TEXT UNDER STUDY section start
The ability to reflect is seen as a powerful tool by constructivists. Mezirow (117) states:

Reflection is involved in problem solving, problem posing and transformation of meaning schemes and perspectives. We may reflect on the content of a problem, the process of our problem solving or the premise upon which the problem is predicated. Content and process reflection can play a role in thoughtful action by allowing us to assess consciously what we know about taking the next step in a series of actions. Premise reflection involves a movement through cognitive structures guided by the identifying and judging of  resuppositions. Through content and process reflection we can change our meaning schemes: through premise reflection we can transform our meaning perspectives. Transformative learning pertains to both the transformation of meaning schemes through content and process reflection, and the transformation of meaning perspectives through premise reflection.

Constructivists believe in creating learning environments that offer learning opportunities that are meaningful to the learner, provide maximum learner control over the learning situation and encouraging the learner to be active in their construction of mental representations of phenomena in their world. Constructivist teachers value the understanding (often informal in the case of young children) what learners bring to the table and use it as a starting point for further learning. Constructivist do not really believe in ‘teaching’; rather that learning occurs in an environment which is creative, exciting, engaging and motivating for learners.  The function of the facilitator (teacher) is to create this environment, and to guide or support the learner in his or her path to understanding. This is done in a number of ways, including asking pertinent questions which steer the learner’s thinking so as to provide direction.  Bruner called this  support scaffolding, based on Vygotsky’s idea about the zone of proximal development, being the difference between what a person knows now, and can learn next.

Social constructivism (socio-constructivism) is based on constructivism, but places emphasis on the social aspects of learning. Vygotsky saw language as the prime conduit for learning, saying that our most valuable learning is gained by talking about things. Knowledge making can occur as we reflect on issues as individuals, but discourse – discussion, questions, argument, explanations – is the most powerful method of refining our understanding. Downes puts the idea neatly by saying (2008:24) “Although we learn what we learn from personal experience, we usually learn what we learn from other people.”

Learning environments reflect the change in our beliefs about how learning occurs. Today, desks are arranged to facilitate discussion and teachers provide opportunities for groups to discuss issues. Fernandez, (2008) provides us with a useful contrast between the learner as an individual and the learner as a member of a social group, reflecting on Brown’s comments that the idea of ‘I think, therefore I am’ should be replaced by ‘we participate, therefore we are.’

Constructivism was welcomed by educationists who were turned off by the assumptions of the behaviourist school, which tended to see learning simply as a matter of responses to stimuli. Lowerison et al. (2004:466) say that  “the objectivist position is that reality exists independently of the human mind and is not affected by an individual’s particular belief system. Physical laws are constant, and are based on an objective and reliable set of facts, theories and principles. Perceived changes in the nature of reality are simply the evolution of our knowledge about the “truth” driven by the discovery of some previously unknown, but pre-existing, phenomena.” The essence of the difference between these paradigms is the way they perceive the nature of truth, and the way one goes about ‘acquiring’ it.
TEXT UNDER STUDY section end
RECORDED DATA section start
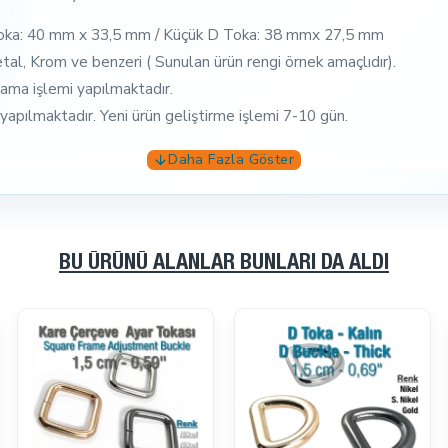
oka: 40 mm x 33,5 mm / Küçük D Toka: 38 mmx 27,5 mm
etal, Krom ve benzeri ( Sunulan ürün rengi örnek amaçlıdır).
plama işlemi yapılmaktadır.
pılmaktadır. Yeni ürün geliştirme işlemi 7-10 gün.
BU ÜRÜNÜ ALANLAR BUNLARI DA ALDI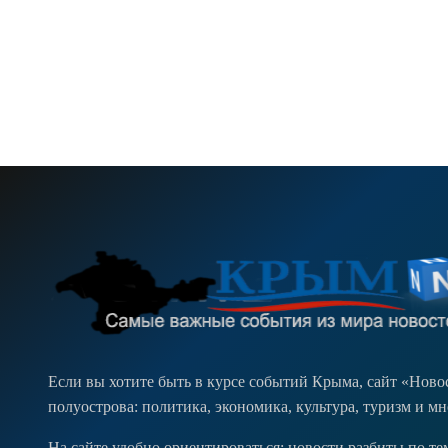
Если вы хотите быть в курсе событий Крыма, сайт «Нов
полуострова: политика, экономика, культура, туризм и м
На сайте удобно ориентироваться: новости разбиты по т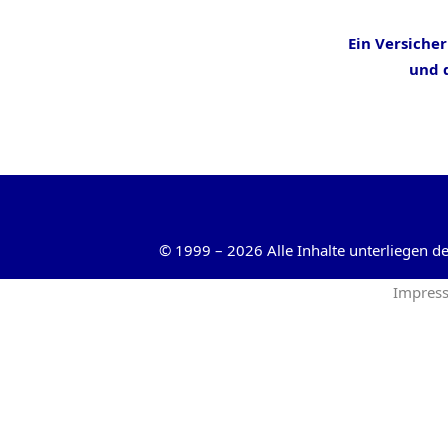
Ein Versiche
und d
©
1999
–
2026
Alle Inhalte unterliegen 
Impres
RECORDED DATA section end
RECORDED DATA section start
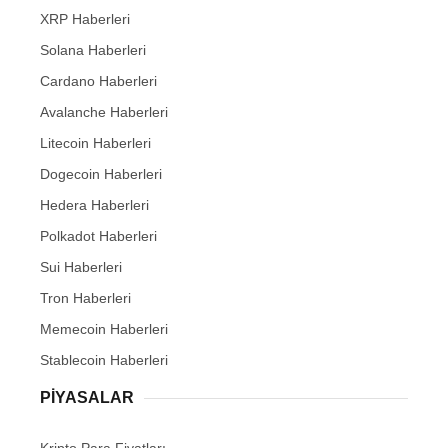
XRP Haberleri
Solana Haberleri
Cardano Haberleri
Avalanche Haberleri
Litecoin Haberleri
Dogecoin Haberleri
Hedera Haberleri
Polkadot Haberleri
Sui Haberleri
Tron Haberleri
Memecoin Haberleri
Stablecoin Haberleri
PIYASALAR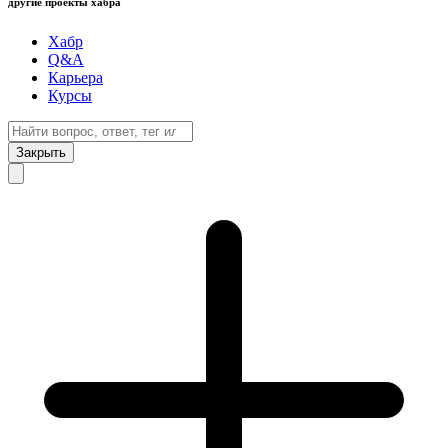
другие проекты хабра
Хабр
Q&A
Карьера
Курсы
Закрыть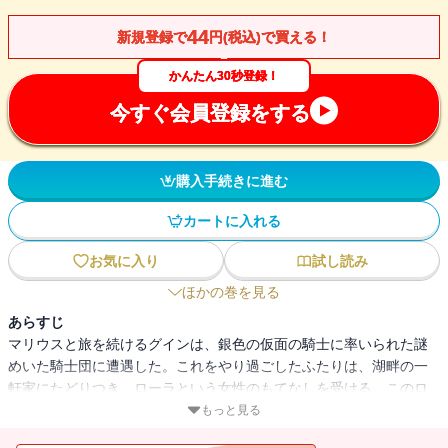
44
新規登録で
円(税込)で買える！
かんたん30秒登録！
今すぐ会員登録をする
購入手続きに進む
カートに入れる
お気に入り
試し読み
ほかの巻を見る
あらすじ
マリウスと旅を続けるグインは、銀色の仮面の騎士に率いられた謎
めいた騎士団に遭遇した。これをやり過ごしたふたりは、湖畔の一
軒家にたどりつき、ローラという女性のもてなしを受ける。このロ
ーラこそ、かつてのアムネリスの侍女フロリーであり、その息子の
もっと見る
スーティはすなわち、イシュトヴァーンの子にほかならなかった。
RECORDED DATA section end
### STUDY QUESTIONS
1. Summarize the passage about constructivism in two sentences.
2. Reproduce the passage about constructivism word for word, everything from "Constructivism was welcomed" down to "about ‘acquiring’ it.".
Rely on the passage about constructivism alone and leave the material aside.

### SOLUTIONS TO THE TASKS
1. Constructivists value reflection and seek learning environments that are meaningful to learners and give them maximum control, with the teacher acting as a facilitator who guides them through support that Bruner called scaffolding. Social constructivism adds an emphasis on the social side of learning and treats discussion as the most powerful way to refine understanding, and constructivism was welcomed by educationists who were turned off by the behaviorist view of learning as responses to stimuli.

2.
Constructivism was welcomed by educationists who were turned off by the assumptions of the behaviourist school, which tended to see learning simply as a matter of responses to stimuli. Lowerison et al. (2004:466) say that  “the objectivist position is that reality exists independently of the human mind and is not affected by an individual’s particular belief system. Physical laws are constant, and are based on an objective and reliable set of facts, theories and principles. Perceived changes in the nature of reality are simply the evolution of our knowledge about the “truth” driven by the discovery of some previously unknown, but pre-existing, phenomena.” The essence of the difference between these paradigms is the way they perceive the nature of truth, and the way one goes about ‘acquiring’ it.